Muhalefetin adayıyla ilgili de ilginç gelişmeler oluyor. Sayın Kılıçdaroğlu dedi ki, 'Cumhur İttifakı'nın adayı Sayın Erdoğan olmayabilir.' Ben de diyorum ki Allah muhalefetin de zekisini versin. Bu akla mantığa uyan bir ifade değil. Biz ilk günden beri adayımızın Recep Tayyip Erdoğan olduğunu söylüyoruz. Muhalefetin adayı için daha çok isimler telaffuz edilir. İsim isim bakacak olursak İBB Başkanı bu işe istekli olduğunu, aslında konsantrasyonunun İstanbul'da olmadığını gösterecek tavırlar ortaya koyuyor. Seçim yaklaştıkça bu aday konusunu açıklayamayacağız gibi söylemler dolanıyor. Benim anladığım bu konuda olabildiğince isim söylemeden bu süreci devam ettirmek istiyorlar. Muhalefet ısrarla aday belirleme süreçlerinde sürekli rol çalan bir durumda. Son dönemki Mansur Yavaş ile ilgili hamlelerde bunu görüyorum. Sosyal medyayı takip eden izleyicilerimiz yorumları görebilir. Mansur Bey ikinci level'a geçti. İlk önce Beren Saat ile önce bir PR, arkasından Zafer Partisi Ümit Özdağ'ın açıklamaları... O da topa girme mecburiyetine girdi. İstemem yan cebime koy diyordu ama şimdi 'Ben de buradayım' diyor.

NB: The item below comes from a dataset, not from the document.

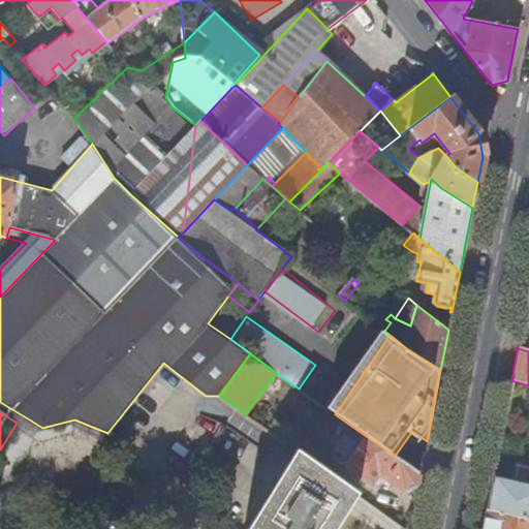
[(407,494),(417,487),(421,474),(395,456),(369,438),(349,466),(373,484),(380,474),(407,494)]
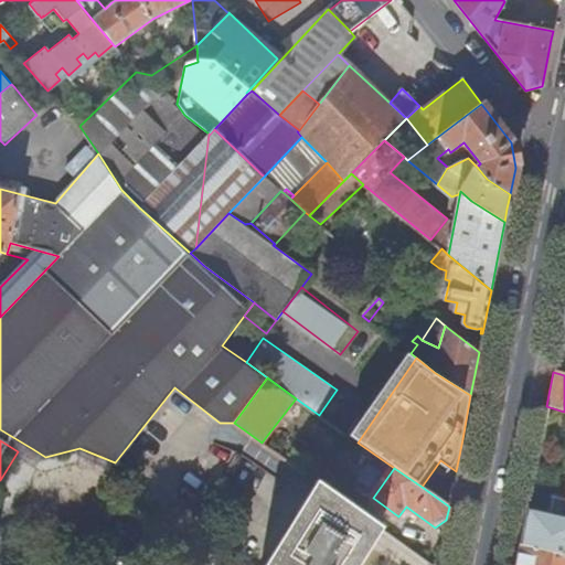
[(369,539),(377,524),(319,483),(310,498),(329,511),(369,539)]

Bu oyunun bir parçası, 'Ben de varım'.

O MASADAN İSİM ÇIKMAZ

O 6'lı masadan ortak bir aday çıkacağını sanmıyorum. Liderleri tanıyoruz, huylarını biliyoruz. O masadan isim çıkmaz. Duruma göre çoklu aday ile seçime girme durumu oluşabilir. Bu 6'lı artı sekizi bir araya getiren irade bunlara bir şekilde ortak adayı dikte ederse ancak olabilir. Bu 6'lı ittifakı bir araya kim getirmişse yine onlar dikte edecektir. Bir amaç doğrultusunda buluşmak gerek fakat bunlar aday konusunda bile anlaşamıyor. İki senedir yaşadığımız hadiseler ortada. Türkiye olarak 2013'ten bu yana yaşadığımız sokak olayları, darbe girişimleri ortada. Bu haliyle 6 artı 8 partinin durumu ortada. 

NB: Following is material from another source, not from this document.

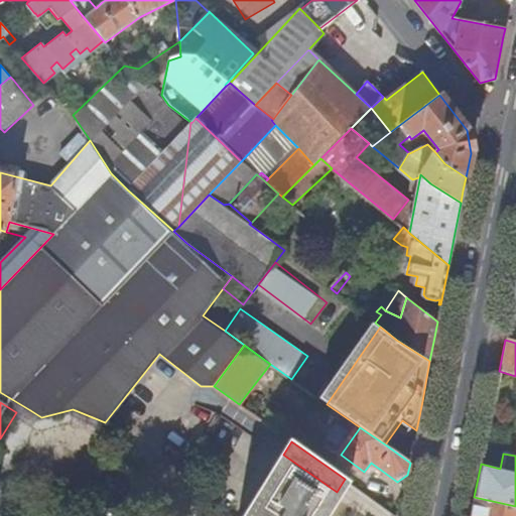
[(271,515),(300,467),(283,455),(246,515),(271,515)]
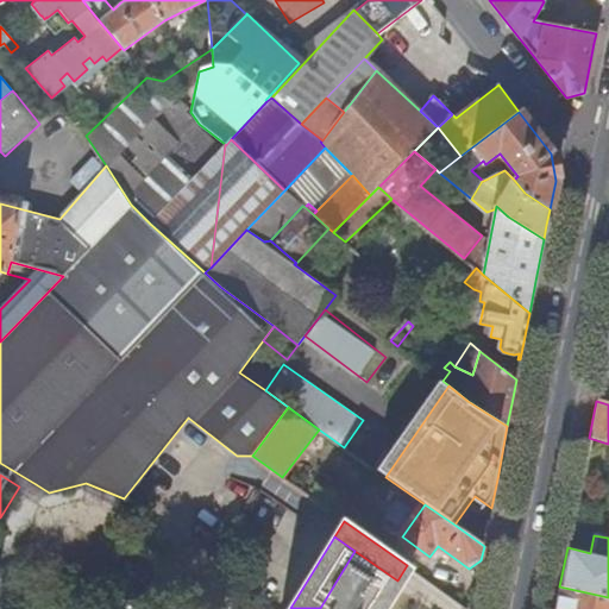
[(380,608),(397,581),(355,551),(320,608),(380,608)]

ENFLASYON KASIM AYINDAN SONRA DÜŞMEYE BAŞLAYACAK

Akılcı olmak zorundasınız, şimdi genelde biraz konu dağılacak ama iktidarda olacaklar muhalefetteyken farklı bakıyor. Muhalefet normalde çok kolay laf söyler. Biz burada realiteyi ortaya koymamız lazım. 2 senedir pandemiyle karşı karşıyayız. Önümüzü görme konusunda hepimizde soru işaretleri vardı. Bu yöneticiler konusunda zorlu bir süreç. Siz bir karar almak zorundasınız ve bu halkı etkiliyor. Bunun ekonomisi duruyor, gündelik yaşayanların ihtiyaçları var. Buraya da bir fon ve finans ayırmanız lazım. Bunu yönetmek çok zor iştir. Biz krizlere alıştık fakat belirsizlik üzerine bir şey inşa etmeye çalışmak çok zor süreç. Biz belirsizliği geride bıraktık. Biz önümüze daha açık ve net bir şekilde bakıyoruz. Pandemiden sonra emtia fiyatları arttı. Bunun mazeretlerine sığınmıyoruz. Bizim işimiz şu anda bu enflasyon sıkıntısını aşağı indirmek. Enflasyon haziran ayından sonra düz bir çizgiye ulaşacak ve kasım ayından sonra düşmeye başlayacak. 

ERBAKAN'I SEVENLERİN GÖNLÜNÜ İNCİTTİ 

Necmettin Erbakan hayatta olsaydı Karamollaoğlu gibi tipleri Saadet Partisi'nin kapısından içeri almazdı. Karamollaoğlu'nun sözleri Erbakan'ı sevenlerin gönlünü incitmiştir.